Sunday

Heartbreaking...

    My sister was a nanny for one year, ten months for a wealthy family in Scarsdale. Both parents worked in the city and she cared for their children, both under 4 years of age.  My sister has been dealing with cancer for the past three months. Last week her family told her it was time for her to "go home and take care of herself." I am sure that she was more tired and her appearance has changed, but she is great at what she does and she pushes herself to do what she does. She was selfless to those people, and they took complete advantage of her for most of the time. My sister is older than I, childless and 52.

     The family told her they would start looking for a replacement this week and I know they are interviewing this weekend. That's it though? They aren't offering her anything in the way of severance and didn't want her to stay on until the new nanny started. My sister said they were uncomfortable by the idea of her possibly dying and didn't want to "have to deal".

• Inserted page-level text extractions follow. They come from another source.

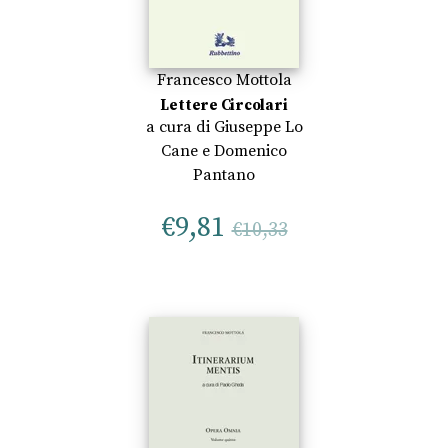
Francesco Mottola
Lettere Circolari
a cura di
Giuseppe Lo
Cane
e
Domenico
Pantano
€
9,81
€
10,33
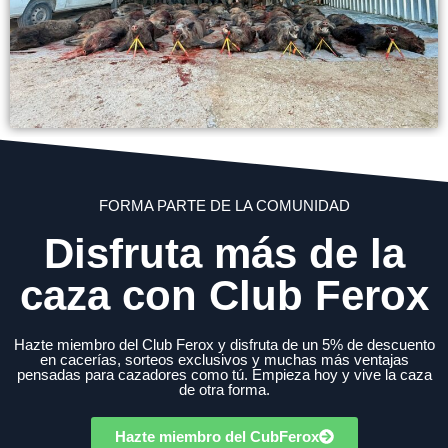
FORMA PARTE DE LA COMUNIDAD
Disfruta más de la
caza con Club Ferox
Hazte miembro del Club Ferox y disfruta de un 5% de descuento
en cacerías, sorteos exclusivos y muchas más ventajas
pensadas para cazadores como tú. Empieza hoy y vive la caza
de otra forma.
Hazte miembro del CubFerox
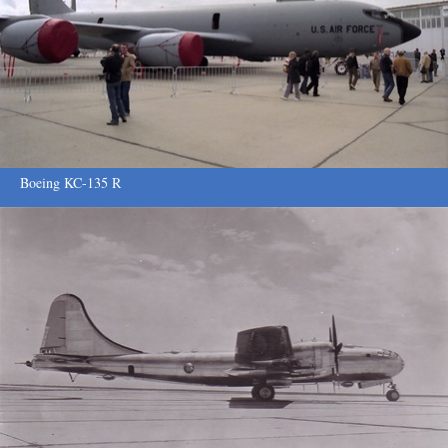
Boeing KC-135 R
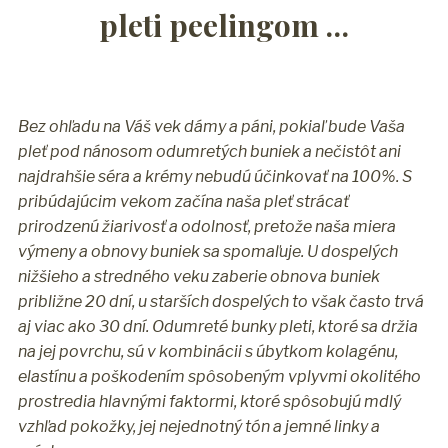
pleti peelingom …
Bez ohľadu na Váš vek dámy a páni, pokiaľ bude Vaša
pleť pod nánosom odumretých buniek a nečistôt ani
najdrahšie séra a krémy nebudú účinkovať na 100%. S
pribúdajúcim vekom začína naša pleť strácať
prirodzenú žiarivosť a odolnosť, pretože naša miera
výmeny a obnovy buniek sa spomaľuje. U dospelých
nižšieho a stredného veku zaberie obnova buniek
približne 20 dní, u starších dospelých to však často trvá
aj viac ako 30 dní. Odumreté bunky pleti, ktoré sa držia
na jej povrchu, sú v kombinácii s úbytkom kolagénu,
elastínu a poškodením spôsobeným vplyvmi okolitého
prostredia hlavnými faktormi, ktoré spôsobujú mdlý
vzhľad pokožky, jej nejednotný tón a jemné linky a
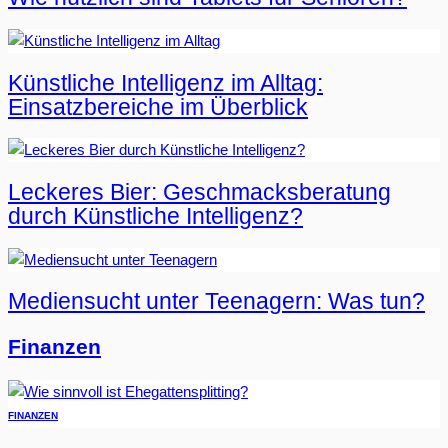
Künstliche Intelligenz im Alltag:
Einsatzbereiche im Überblick
Leckeres Bier: Geschmacksberatung
durch Künstliche Intelligenz?
Mediensucht unter Teenagern: Was tun?
Finanzen
FINANZEN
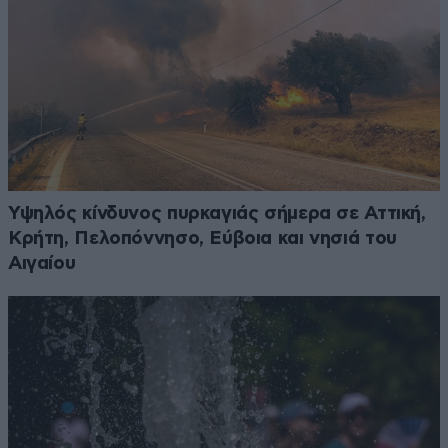
Υψηλός κίνδυνος πυρκαγιάς σήμερα σε Αττική,
Κρήτη, Πελοπόννησο, Εύβοια και νησιά του
Αιγαίου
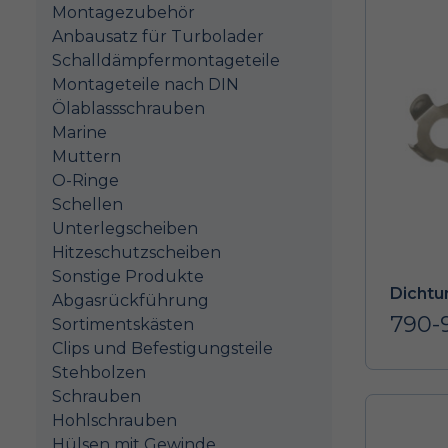
Montagezubehör
Anbausatz für Turbolader
Schalldämpfermontageteile
Montageteile nach DIN
Ölablassschrauben
Marine
Muttern
O-Ringe
Schellen
Unterlegscheiben
Hitzeschutzscheiben
Sonstige Produkte
Dichtu
Abgasrückführung
790-
Sortimentskästen
Clips und Befestigungsteile
Stehbolzen
Schrauben
Hohlschrauben
Hülsen mit Gewinde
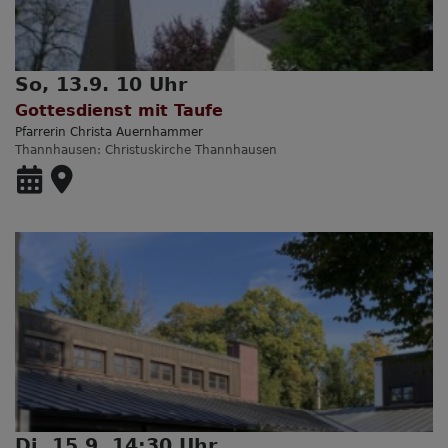
So, 13.9. 10 Uhr
Gottesdienst mit Taufe
Pfarrerin Christa Auernhammer
Thannhausen
Christuskirche Thannhausen
Di, 15.9. 14:30 Uhr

     I am in California, three thousand miles away. How can people be so heartless? My sister cared for their newborn when she came home from the hospital, sick and on a feeding tube. She worked late at no cost and never missed a day. How is this fair? How is this right? And who's going to hire her now?


3 comments:

Seri said...

First, I'm sorry about your sister's illness. If she's paid on the books maybe she can apply for unemployment since she was let go. I don't think FMLA applies since this isn't a company with more than 50 employees.

I would hope that a decent family would pay severance, but I'm not sure what to make of her old bosses. It would be incredibly hard on the kids to lose their nanny because she died. Also, if she's sick, maybe some of her duties are falling by the wayside. Again, not her fault she's sick, just trying to see both sides.

It's emotional enough being a nanny. I don't like being 'treated like family' for exactly this reason. At the end of the day, it's a job and they have to do what they have to do. If she'd quit because of her illness, I wouldn't have faulted her.

It may be best for your sister to focus on treatment now. Hopefully she has money saved up and or insurance.

Again, so sorry she's sick. The parents sound unfeeling, but I can't seem to be able to blame them 100%

this_nick said...

I'm not familiar with the laws of NY state but I hope she can sue them. If nothing else it gets their names in the paper, exposed for the human excrement they are. Best wishes to your sister for a full recovery, and to find new employers who aren't terrible humans.

thirty something said...

I see both sides too. It sounds like they tried to keep her on but ultimately, someone with cancer is not reliable and capable of looking after two small children. I nursed my father through cancer and it is hard. If they've told her to go home and look after herself, it must be because she is not doing well. The children need stability too. As wealthy as they may be, there are few families who can afford salary for two full time nannies. I hope they gave her severance though and that she has been paid on the books so that she can file for disability.Its not an easy situation and I am sure the family did not take the decision lightly.